The Australian Institute of Superannuation Trustees welcomed the release of the government’s timeline, but chief executive Eva Scheerlinck agreed with Labor and said it had been too slow.
“The government’s response so far has been tepid at best. It is crucial for restoring consumer trust in Australia’s financial system that key recommendations to address harmful conflicts of interest in the financial services sector are prioritised and implemented in a way that will improve outcomes for all Australians,” Ms Scheerlinck said.
Ms Scheerlinck said that the Coalition government’s legislated response to the recommendation to end grandfathered remuneration had been disappointing.

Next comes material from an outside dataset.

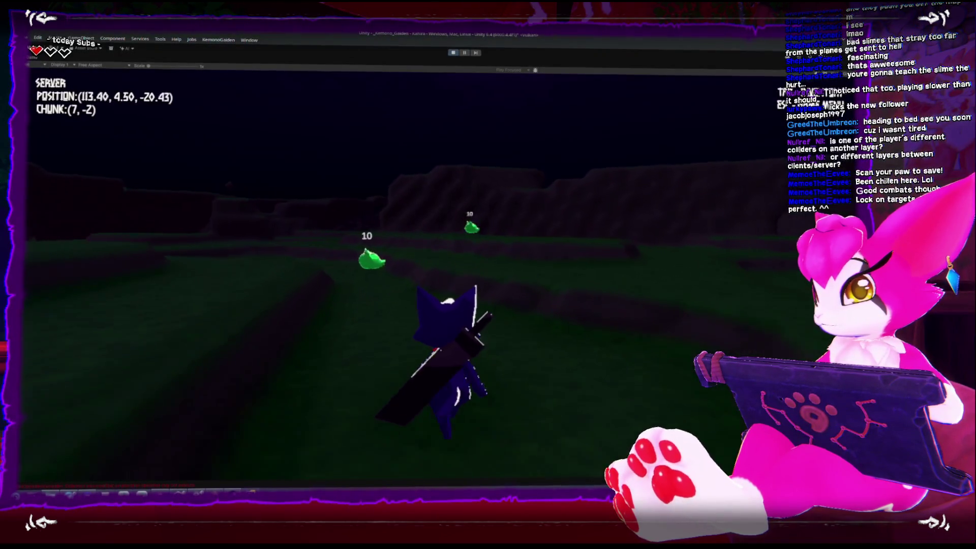
pyautogui.press('w')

“While the new law puts a stop to financial advisers charging fees-for-no-service, it does not remove the incentive for advisers to recommend that clients stay in existing, often poorly performing and expensive products,” Ms Scheerlinck said.
CEO of the Australian Banking Association Anna Bligh said banks had already begun work on making the changes that had been recommended to them by the royal commission.

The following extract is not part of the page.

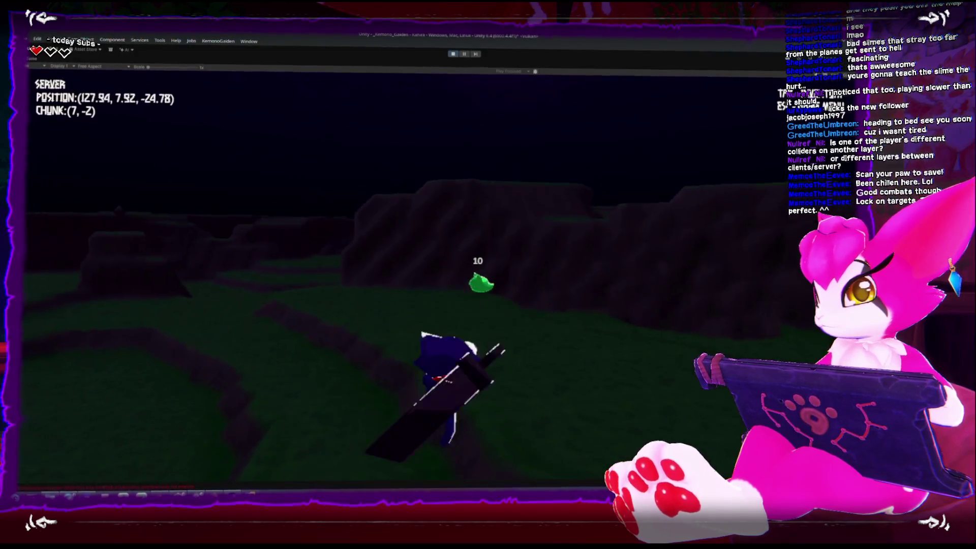
# Step: Run across the grassland and hills, spin-attacking and slashing green slimes along the way
pyautogui.press('w')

“Since the final report was handed down six months ago, banks have been working to make changes to ensure that the recommendations become part of their operating fabric,” she said.
The ABA had already begun work on the six changes to the banking code that the report had recommended and it was on track for a 2020 implementation.
“The ABA has already drafted provisions implementing five of the changes, had them agreed to by banks and submitted them to the regulators for approval. These are now on track for full implementation by March 2020,” Ms Bligh said.
Heritage Bank’s CEO Peter Lock said that the mutual bank was supportive of the reform as outlined by Mr Frydenberg.
“Heritage is fully supportive of the reform agenda and implementation roadmap issued by the Treasurer today. We note that the roadmap focuses on strengthening and expanding protection for consumers, with today’s outline concentrating on legislative responses designed to achieve ensure fair treatment and address conflicts of interest,” Mr Lock said.
Mr Lock did just advise the government that the best way forward was for consumers to have access to a range of providers and that not all banks should be painted with the same brush.
“Consumers would be best served if Canberra continued to recognise that regulation should be applied with a lighter touch to those smaller operations who were not singled out in the Hayne royal commission,” he said.